Tak naprawdę, to ukrywanie ID ma większe znaczenie dla biznesu, aby nie ujawniać wielkości sprzedaży, liczby klientów, itd.

No ale ja jestem dużym chłopcem i pracuję przy dużych systemach,

No może właśnie w tym rzecz, że czasem nie wystarczy być chłopcem, nawet dużym.

nic nie poradzę jak są ludzie którzy piszą trochę bardziej zaawansowane CRUDy (nie to żebym uważał CRUDy za coś złego ogólnie) i nagle ich światopogląd się załamuje kiedy dowiadują się że ich przyzwyczajenia który mają sens w małej skali i starszych systemach nijak mają się do wymagań współczesnych, złożonych systemów.

Skoro jednym z Twoich głównych zmartwień jest upublicznianie ID będącego liczbą, to raczej odnosi się wrażenie, że Ty żyjesz w świecie CRUDów, w których każda encja jest dostępna przez URI do jakiejś strony, a do tego autoryzacja nie działa, i faktycznie mamy problem.

W złożonych systemach 95% serwisów jest w ogóle przed światem zewnętrznym ukryta, a przy np. 2 mld transakcji rocznie nie ma potrzeby się martwić tym, że za 10 mln lat skończą się nam klucze, więc UUIDy nie rozwiązują żadnego problemu. A skoro tego nie robią, to nie ma sensu ich używać. A UUID w tabeli ze stawkami VAT czy listą państw na świecie naprawdę wygląda bardzo nieprofesjonalnie.

Częstą praktyką jest też to, że w sytuacji, gdy trzeba wystawić jakieś dane na świat zewnętrzny robi się to przez UUIDy i proxy/gateway mapujący zewnętrzny URI z UUIDem na wewnętrzny liczbowy.

1

Skoro jedno jest liczbą, drugie jest liczbą a różnica tkwi w profesjonalności to porozmawiajmy o modzie.

1

jeszcze jedna zaleta int.. jak coś się zwali w bazie trzeba znaleźć błąd w kodzie który do tego doprowadził, to kolejność ID bardzo pomaga

0
loza_wykletych napisał(a):

Skoro jedno jest liczbą, drugie jest liczbą a różnica tkwi w profesjonalności to porozmawiajmy o modzie.
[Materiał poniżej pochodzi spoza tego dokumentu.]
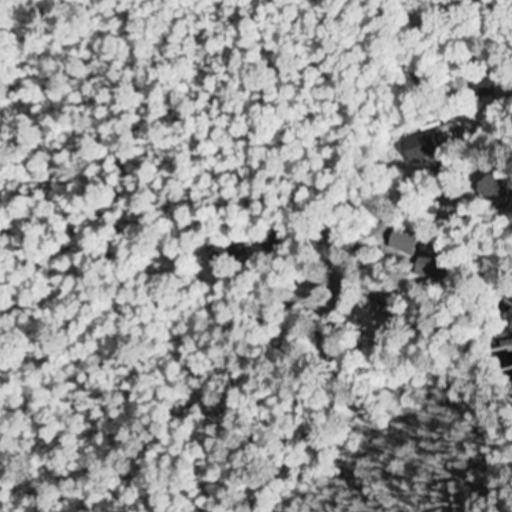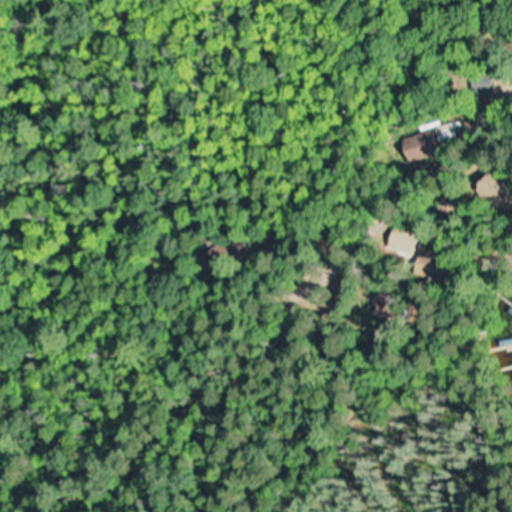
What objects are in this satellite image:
building: (429, 145)
building: (405, 237)
building: (440, 266)
road: (291, 334)
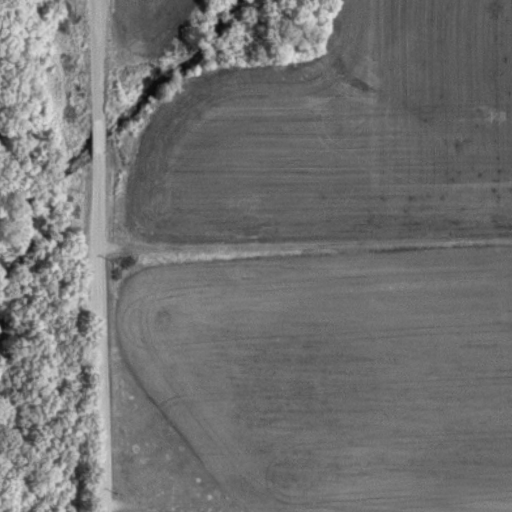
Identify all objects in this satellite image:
road: (102, 256)
road: (172, 508)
Ale to strasznie nieprofesjonalne używać liczby 128 bitowej zamiast 64 bitowej i jeszcze w dodatku zapisywać ją w pokrętnej postaci szesnastkowej /s

1
Miang napisał(a):

jeszcze jedna zaleta int.. jak coś się zwali w bazie trzeba znaleźć błąd w kodzie który do tego doprowadził, to kolejność ID bardzo pomaga

Polecam UUIDy generowane na podstawie timestampa a nie losowe. Wtedy też są zawsze w kolejności rosnącej w bazie danych

3
KamilAdam napisał(a):

Polecam UUIDy generowane na podstawie timestampa a nie losowe. Wtedy też są zawsze w kolejności rosnącej w bazie danych

Pozwolę się nie zgodzić - co jeśli zegar taktujący zostanie umieszczony w obrębie silnego ośrodka masy choćby przez kilka minut? I tak rodzi się katastrofa.

2
KamilAdam napisał(a):

Ale to strasznie nieprofesjonalne używać liczby 128 bitowej zamiast 64 bitowej i jeszcze w dodatku zapisywać ją w pokrętnej postaci szesnastkowej /s

Zwłaszcza potrzebna jest ta 128 bitowa liczba gdy trzeba rozróżnić 10 wartości.
A w sumie, to czemu tylko 128 bitów, a nie 256? Albo 1024? To tylko kilka bajtów, a brzmi znacznie lepiej.